An Interview with Troy Gua: The Artist Formally Stifled by Prince

An Interview with Troy Gua: The Artist Formally Stifled by Prince @troygua

Those who follow us know we love Prince, but were definitely taken aback when friend to the site and amazing artist in his own right, Troy Gua, received a cease and desist letter based on Troy’s incredible creation, Le Petit Prince, a mini version of the musician.    We had just conducted a great interview with Troy so we joined the rest of the web in our collective disapproval.  Since then, Troy has kept it moving and continues to create very inspired works including very realistic dolls of he and his wife.  We recently saw an updated check in with Troy and wanted to keep you all posted on this cool cat from the Northwest! Enjoy!

From the OC Weekly:

Prince is officially dropping a $22 million lawsuit against 22 fans, whom he accused of “massive infringement and bootlegging,” since the targeted fans have since removed links to footage of his live performances.

Seattle-based artist Troy Gua is another fan familiar with the demands of Prince’s attorneys. In 2012, he received a cease and desist notice from his favorite artist, after he recreated famous Prince moments and album covers using ‘Le Petit Prince,’ a doll he sculpted in the likeness of the Purple One. Gua has successfully (and optimistically) turned the threat of legal action from Prince into a marketing strategy; and credits the end of his ‘Le Petit Prince’ series for spawning the birth of his latest self portraiture series.

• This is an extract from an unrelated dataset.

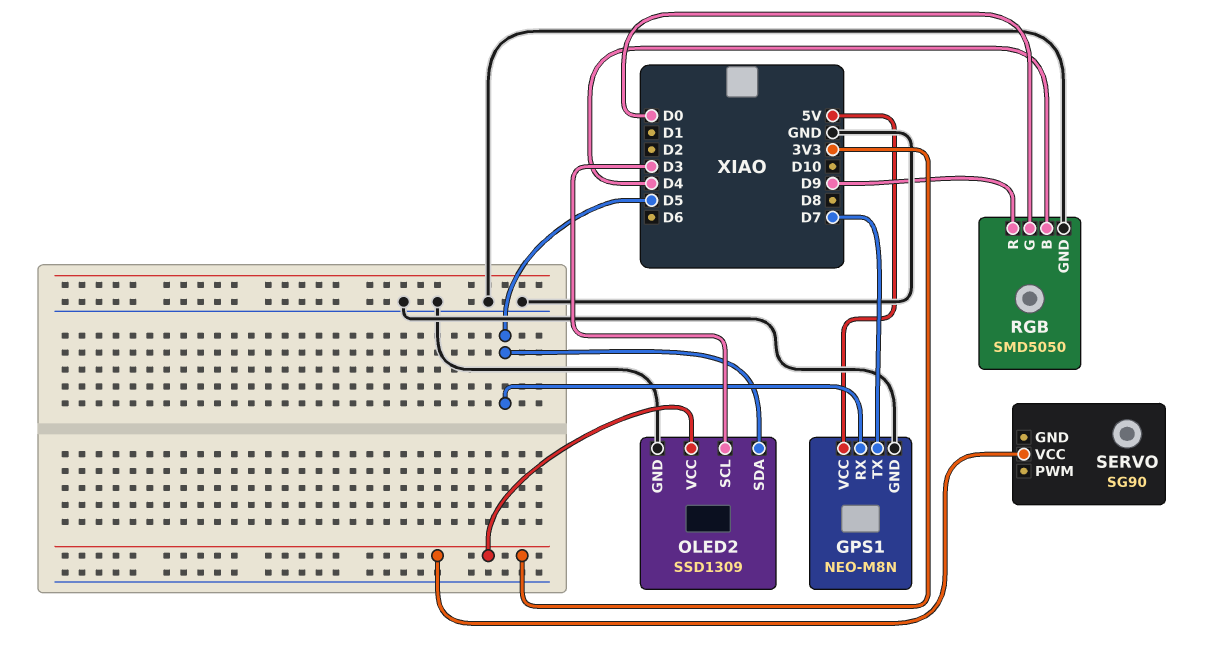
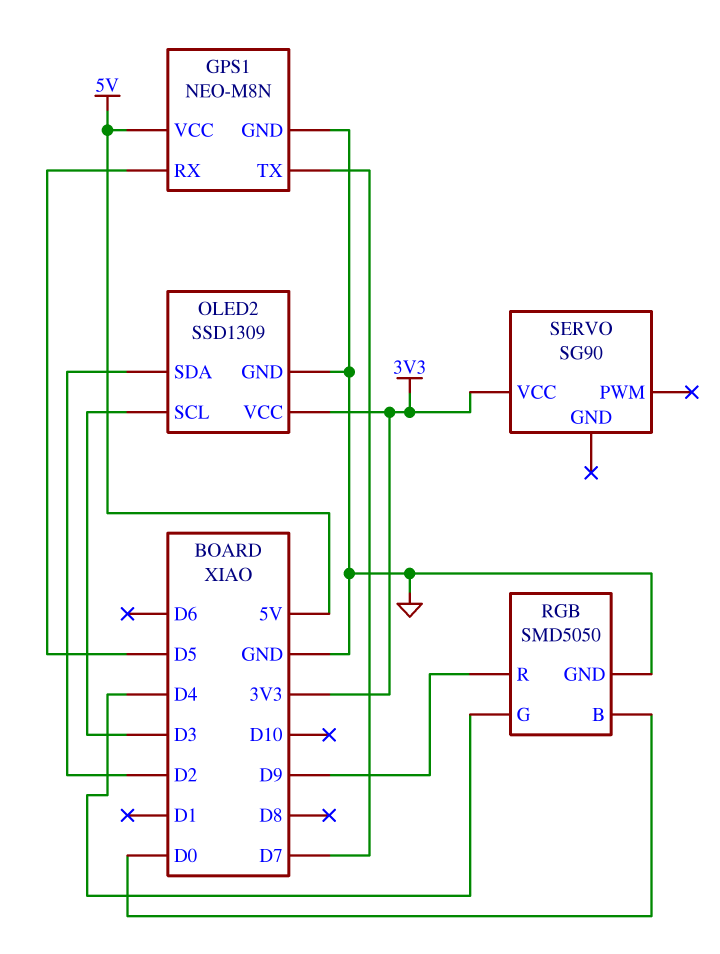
OLED2 pin SDA: D5 -> D2
RGB pin B: D4 -> D0
RGB pin G: D0 -> D4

Here’s what Gua had to say about his idol, fair use, and a famous fan–Questlove.

OC Weekly (Jena Ardell): Besides Prince, have you ever faced friction from other celebrities or musicians whose likeness you have used in your work?

Troy Gua: Not one. In fact, the Bruce Lee estate was so taken with a portrait I made in my ‘Pop Hybrid’ series of Bruce and Brandon Lee, that they purchased the rights.

The Prince likeness was incredible. How long did it take to create Le Petit Prince? And why Prince?

Thank you! I’d say it took about 30 years of research, about a week of actual work sculpting, painting, compiling and making.

I became a Prince fan in the early ’80s as an awkward 13 year old in the throes of puberty who didn’t feel comfortable in his own skin. I was shy, nerdy, creative, and just didn’t feel like I fit in anywhere. Prince blew the doors off of all my angst. It was the music, yes, but it was much more than that. Back then, he had a message: we’re all freaks, and we should just love each other for who we are now, because this ride is a short one. It was about love and lust and joy and positivity and freedom of expression and sexual liberation. It was the perfect manifesto for me. I was in.
troygua3You had to have known you were treading in dangerous territory though, right? For example, in 2007, Universal Music Publishing Group requested a 29-second home video clip with 29 views of a 18-month old dancing to “Let’s Go Crazy” be removed from YouTube; and situations like that are not uncommon when it comes to the Prince…

I did know that, yes. I was aware of Prince’s overly litigious attitude for years, but the project was never meant to become what it did become. It was a therapeutic and fun side project after a stressful year that turned into something much more, and entirely unexpected.